» **What to produce**: From the entries below, transcribe exactly the lines between the line holding "pinky mcp: (386, 366)" and the line holding "index mcp: (307, 303)", inclusive; skip all other lines.

################

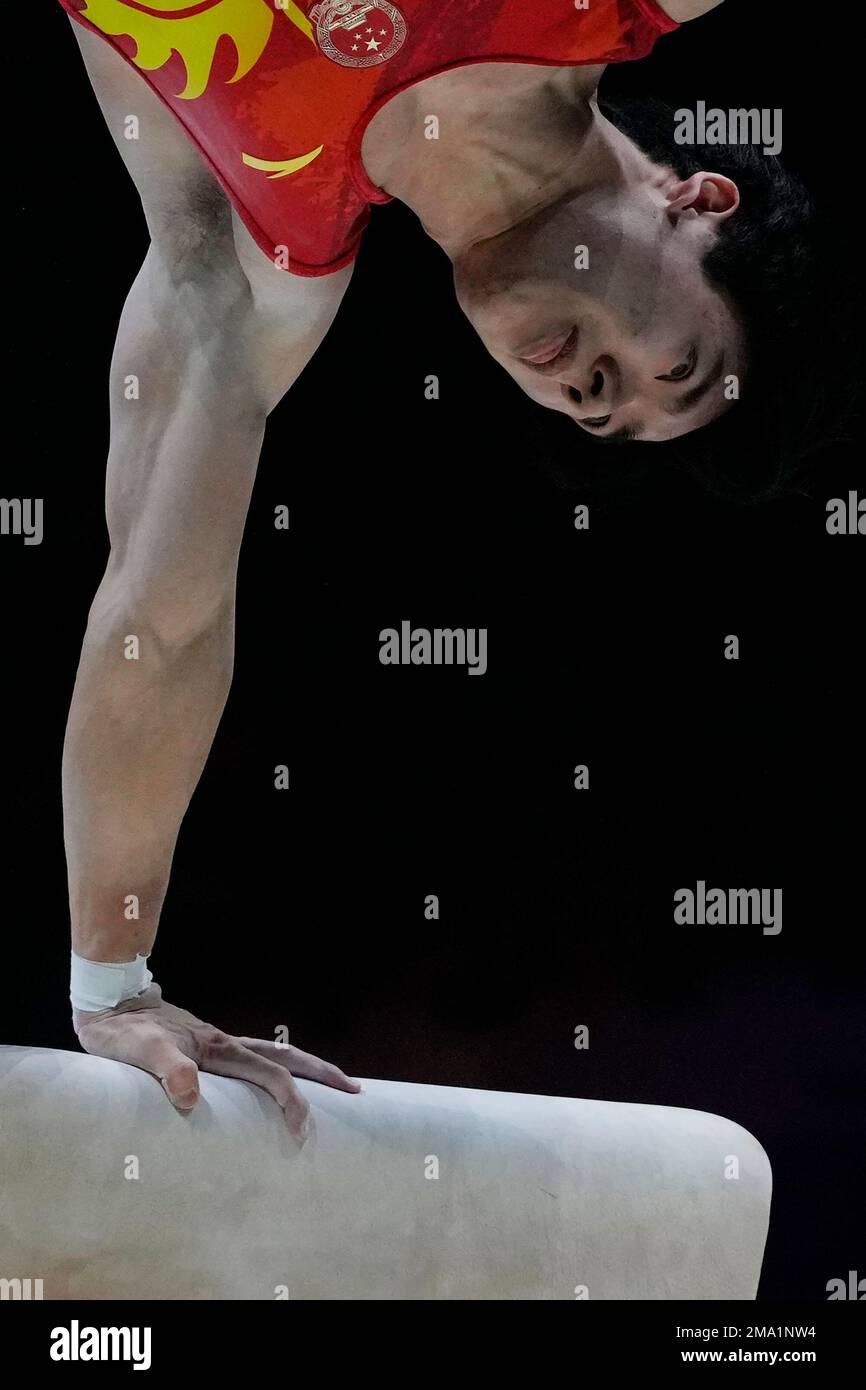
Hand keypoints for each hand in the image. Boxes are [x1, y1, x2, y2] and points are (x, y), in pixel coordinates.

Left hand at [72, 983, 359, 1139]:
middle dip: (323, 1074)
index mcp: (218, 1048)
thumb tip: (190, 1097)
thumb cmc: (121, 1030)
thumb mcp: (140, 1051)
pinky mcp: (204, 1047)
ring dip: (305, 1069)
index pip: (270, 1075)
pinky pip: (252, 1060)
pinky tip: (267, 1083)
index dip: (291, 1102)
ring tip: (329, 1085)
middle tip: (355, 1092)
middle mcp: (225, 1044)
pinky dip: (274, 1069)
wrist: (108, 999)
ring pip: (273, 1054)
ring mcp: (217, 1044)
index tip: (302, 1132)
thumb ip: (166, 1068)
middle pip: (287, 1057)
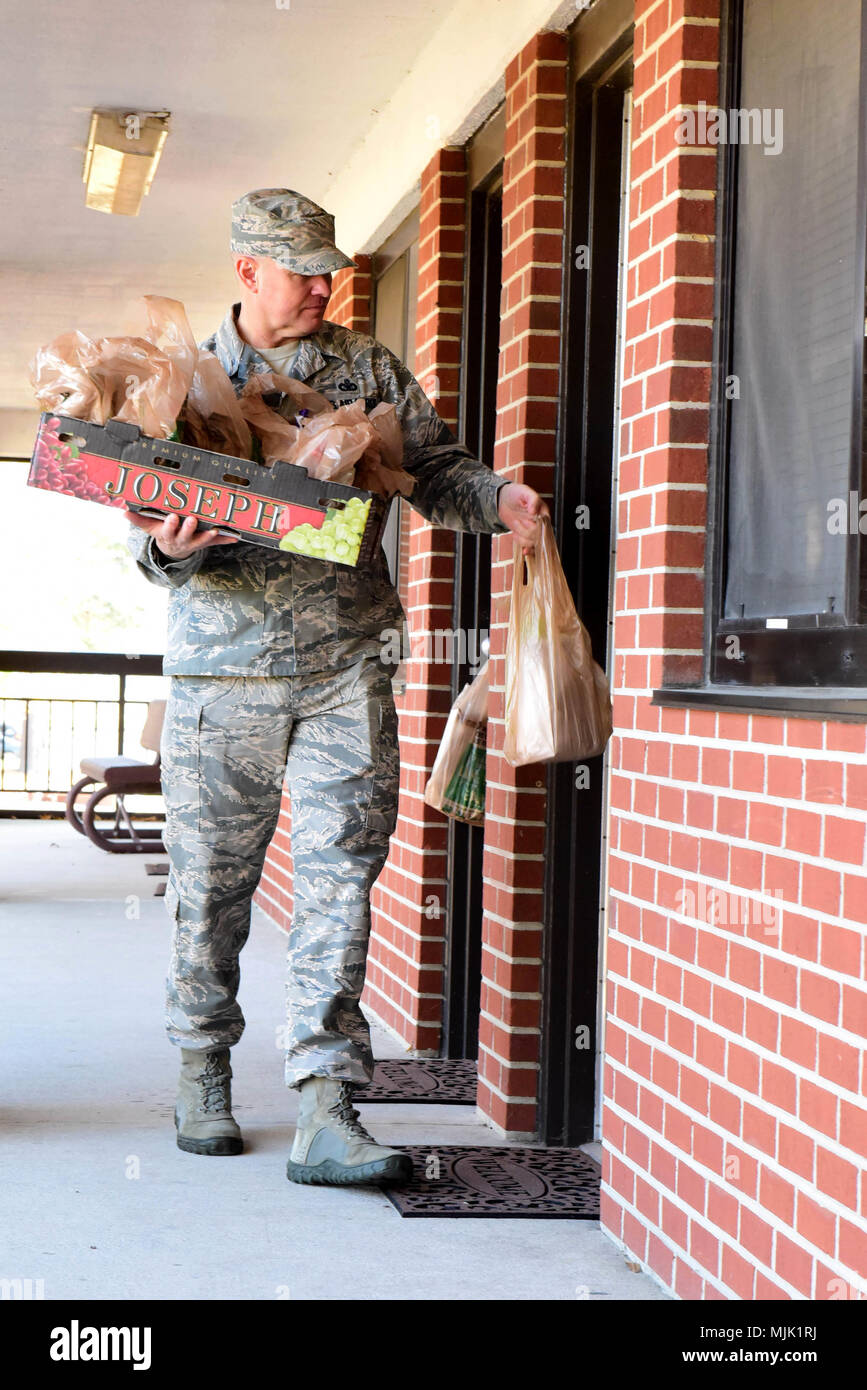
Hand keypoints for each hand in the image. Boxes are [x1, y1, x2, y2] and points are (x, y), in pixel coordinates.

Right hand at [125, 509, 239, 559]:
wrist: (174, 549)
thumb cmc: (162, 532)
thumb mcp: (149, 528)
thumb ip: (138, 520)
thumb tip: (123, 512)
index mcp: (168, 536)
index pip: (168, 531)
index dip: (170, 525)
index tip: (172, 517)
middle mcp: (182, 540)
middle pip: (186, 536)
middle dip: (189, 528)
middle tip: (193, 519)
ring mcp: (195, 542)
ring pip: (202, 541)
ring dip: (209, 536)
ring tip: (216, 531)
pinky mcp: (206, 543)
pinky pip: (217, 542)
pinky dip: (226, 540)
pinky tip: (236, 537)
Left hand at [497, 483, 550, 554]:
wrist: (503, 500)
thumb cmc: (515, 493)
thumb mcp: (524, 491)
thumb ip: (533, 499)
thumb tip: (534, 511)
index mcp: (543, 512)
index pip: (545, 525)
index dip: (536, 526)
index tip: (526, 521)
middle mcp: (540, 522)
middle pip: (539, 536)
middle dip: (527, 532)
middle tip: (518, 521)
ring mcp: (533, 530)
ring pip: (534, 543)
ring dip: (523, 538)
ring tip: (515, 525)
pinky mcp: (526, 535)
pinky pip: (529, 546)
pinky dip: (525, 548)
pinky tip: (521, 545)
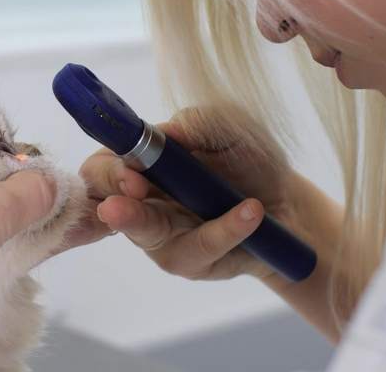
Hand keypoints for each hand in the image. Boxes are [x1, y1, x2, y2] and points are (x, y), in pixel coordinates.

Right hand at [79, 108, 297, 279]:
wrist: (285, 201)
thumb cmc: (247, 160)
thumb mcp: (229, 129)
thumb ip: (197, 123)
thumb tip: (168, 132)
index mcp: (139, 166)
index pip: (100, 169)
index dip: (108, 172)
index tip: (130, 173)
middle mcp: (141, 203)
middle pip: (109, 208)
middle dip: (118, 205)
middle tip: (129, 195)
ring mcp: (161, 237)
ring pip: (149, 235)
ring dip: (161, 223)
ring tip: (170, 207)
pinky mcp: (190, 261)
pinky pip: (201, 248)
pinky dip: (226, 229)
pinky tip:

################

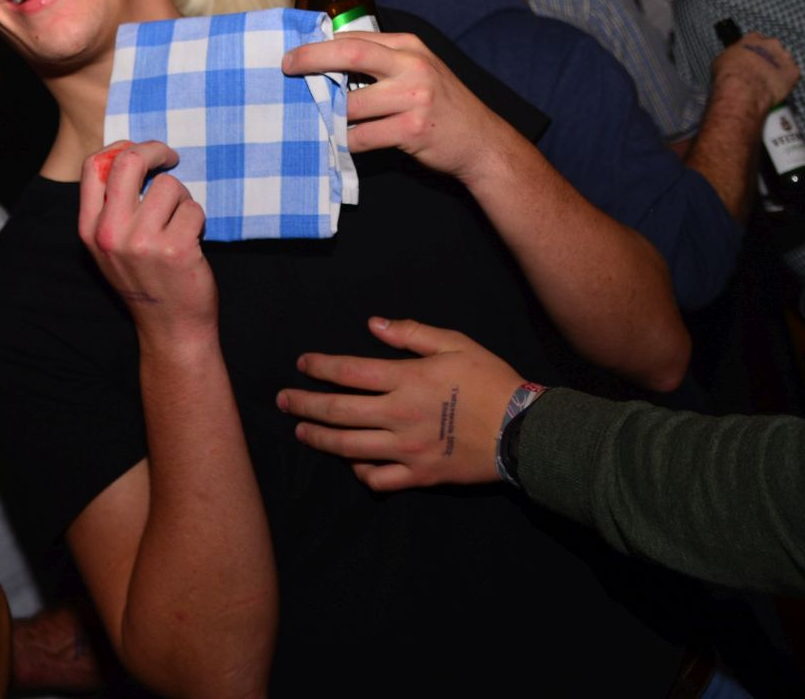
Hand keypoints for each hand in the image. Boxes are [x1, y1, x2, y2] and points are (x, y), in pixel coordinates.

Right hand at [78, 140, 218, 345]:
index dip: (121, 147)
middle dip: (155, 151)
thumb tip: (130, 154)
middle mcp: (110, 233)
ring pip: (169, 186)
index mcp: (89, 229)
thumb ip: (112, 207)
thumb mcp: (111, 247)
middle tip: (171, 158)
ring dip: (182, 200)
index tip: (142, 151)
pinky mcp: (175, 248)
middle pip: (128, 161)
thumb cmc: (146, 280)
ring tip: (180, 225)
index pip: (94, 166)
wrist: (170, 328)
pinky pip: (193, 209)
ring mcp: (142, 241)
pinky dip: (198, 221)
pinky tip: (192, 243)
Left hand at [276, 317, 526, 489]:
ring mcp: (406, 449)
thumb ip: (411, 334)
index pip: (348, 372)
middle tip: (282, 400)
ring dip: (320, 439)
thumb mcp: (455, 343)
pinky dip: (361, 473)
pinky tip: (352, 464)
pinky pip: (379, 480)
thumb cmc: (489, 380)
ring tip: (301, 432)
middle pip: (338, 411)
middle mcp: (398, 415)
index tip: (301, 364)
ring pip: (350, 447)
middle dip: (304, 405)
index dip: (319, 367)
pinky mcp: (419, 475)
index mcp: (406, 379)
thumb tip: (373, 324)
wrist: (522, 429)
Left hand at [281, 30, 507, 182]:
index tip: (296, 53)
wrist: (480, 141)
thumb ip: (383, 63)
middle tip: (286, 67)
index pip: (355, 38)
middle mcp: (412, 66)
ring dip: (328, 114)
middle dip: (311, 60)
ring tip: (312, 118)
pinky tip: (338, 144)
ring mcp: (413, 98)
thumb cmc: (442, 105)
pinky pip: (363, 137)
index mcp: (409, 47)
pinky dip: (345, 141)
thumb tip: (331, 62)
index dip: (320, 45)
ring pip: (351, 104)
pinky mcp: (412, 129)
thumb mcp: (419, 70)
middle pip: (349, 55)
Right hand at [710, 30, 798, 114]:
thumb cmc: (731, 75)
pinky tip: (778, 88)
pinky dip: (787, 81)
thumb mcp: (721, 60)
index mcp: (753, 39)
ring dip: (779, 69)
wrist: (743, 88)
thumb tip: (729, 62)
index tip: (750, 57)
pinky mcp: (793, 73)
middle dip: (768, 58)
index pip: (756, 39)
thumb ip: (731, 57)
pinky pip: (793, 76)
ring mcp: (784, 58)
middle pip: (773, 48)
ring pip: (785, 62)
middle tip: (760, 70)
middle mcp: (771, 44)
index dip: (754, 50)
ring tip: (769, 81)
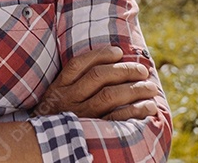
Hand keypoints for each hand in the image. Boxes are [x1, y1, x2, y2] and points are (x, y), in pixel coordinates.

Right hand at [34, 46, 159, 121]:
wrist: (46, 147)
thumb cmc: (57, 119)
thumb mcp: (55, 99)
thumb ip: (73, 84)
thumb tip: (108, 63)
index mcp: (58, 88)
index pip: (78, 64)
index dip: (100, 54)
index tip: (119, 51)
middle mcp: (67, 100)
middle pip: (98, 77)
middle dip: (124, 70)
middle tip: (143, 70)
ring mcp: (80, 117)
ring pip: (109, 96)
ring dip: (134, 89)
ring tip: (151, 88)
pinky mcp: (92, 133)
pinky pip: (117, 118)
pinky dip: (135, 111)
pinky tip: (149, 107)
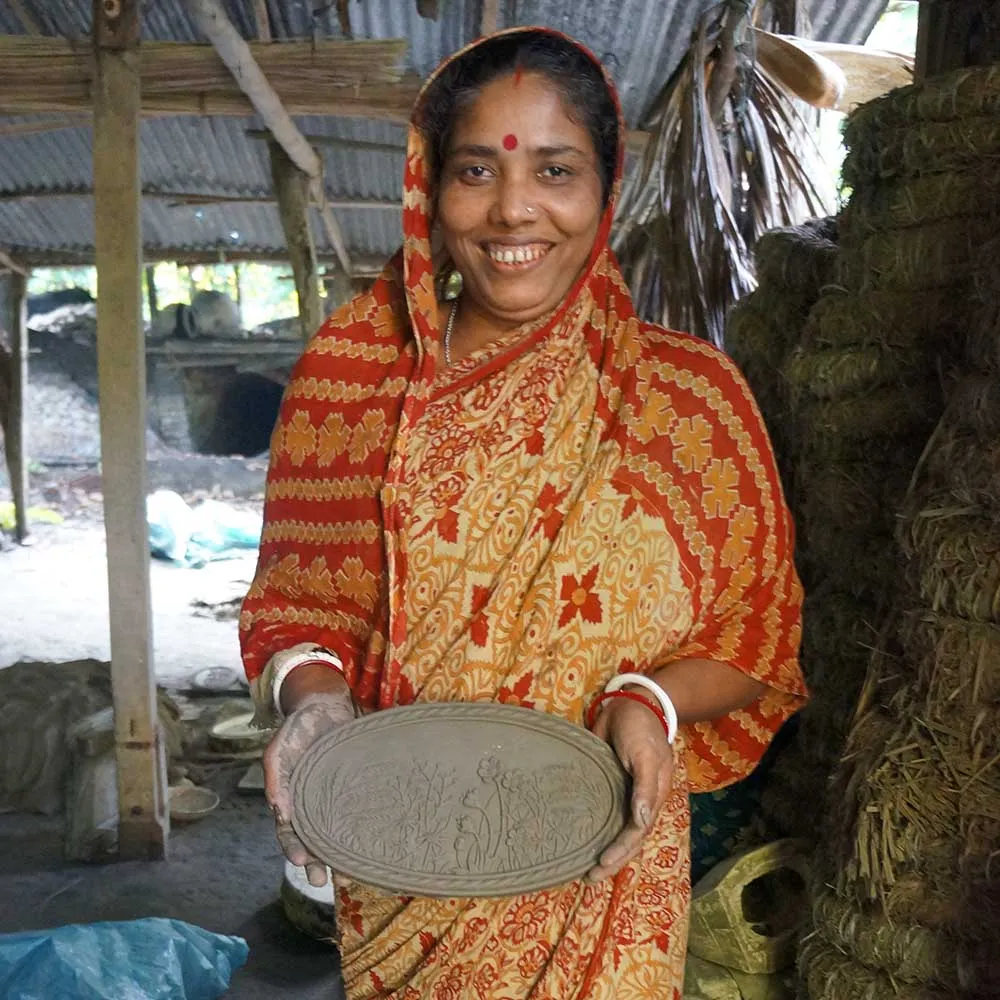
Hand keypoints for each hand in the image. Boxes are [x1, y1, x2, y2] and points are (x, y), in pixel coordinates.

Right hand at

################

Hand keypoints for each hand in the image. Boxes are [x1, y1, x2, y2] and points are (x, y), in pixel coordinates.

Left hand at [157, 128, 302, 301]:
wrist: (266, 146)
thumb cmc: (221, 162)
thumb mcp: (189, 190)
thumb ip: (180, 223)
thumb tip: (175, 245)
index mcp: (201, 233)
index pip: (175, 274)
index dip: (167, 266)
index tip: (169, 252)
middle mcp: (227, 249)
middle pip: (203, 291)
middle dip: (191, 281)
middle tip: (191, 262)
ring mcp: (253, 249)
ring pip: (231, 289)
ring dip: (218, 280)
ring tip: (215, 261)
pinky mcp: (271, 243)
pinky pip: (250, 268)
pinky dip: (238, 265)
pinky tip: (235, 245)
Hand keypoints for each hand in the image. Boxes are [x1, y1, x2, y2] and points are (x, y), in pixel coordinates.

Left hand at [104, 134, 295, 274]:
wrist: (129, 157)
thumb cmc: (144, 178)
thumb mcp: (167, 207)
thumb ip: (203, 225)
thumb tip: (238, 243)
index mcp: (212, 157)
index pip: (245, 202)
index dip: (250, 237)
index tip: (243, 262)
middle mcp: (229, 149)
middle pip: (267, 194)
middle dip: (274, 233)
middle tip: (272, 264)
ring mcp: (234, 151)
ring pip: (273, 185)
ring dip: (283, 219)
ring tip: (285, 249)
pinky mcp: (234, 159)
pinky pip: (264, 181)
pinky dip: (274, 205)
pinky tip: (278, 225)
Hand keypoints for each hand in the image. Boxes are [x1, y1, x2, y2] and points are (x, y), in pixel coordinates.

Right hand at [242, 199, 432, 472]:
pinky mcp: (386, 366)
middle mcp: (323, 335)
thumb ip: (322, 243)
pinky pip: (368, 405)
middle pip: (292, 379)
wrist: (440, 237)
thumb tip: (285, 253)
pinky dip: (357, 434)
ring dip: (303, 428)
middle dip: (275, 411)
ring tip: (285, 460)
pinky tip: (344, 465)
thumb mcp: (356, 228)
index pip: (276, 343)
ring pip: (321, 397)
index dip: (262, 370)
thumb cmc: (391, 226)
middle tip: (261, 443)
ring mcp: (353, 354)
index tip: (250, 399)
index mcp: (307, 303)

################

» **Result for this exercise**:
pinky mcp: (386, 366)
middle mcp: (323, 335)
thumb ip: (322, 243)
pinky pip: (368, 405)
middle pip: (292, 379)
wrist: (440, 237)
thumb tip: (285, 253)
pinky dip: (357, 434)
ring dip: (303, 428)
middle dip: (275, 411)
ring tip: (285, 460)
pinky tip: (344, 465)
thumb mcp: (356, 228)
index pip: (276, 343)
ring pip: (321, 397)
index dip: (262, 370)
thumb cmc: (391, 226)
middle tip: (261, 443)
ring mcp: (353, 354)
index tip: (250, 399)
index mcp: (307, 303)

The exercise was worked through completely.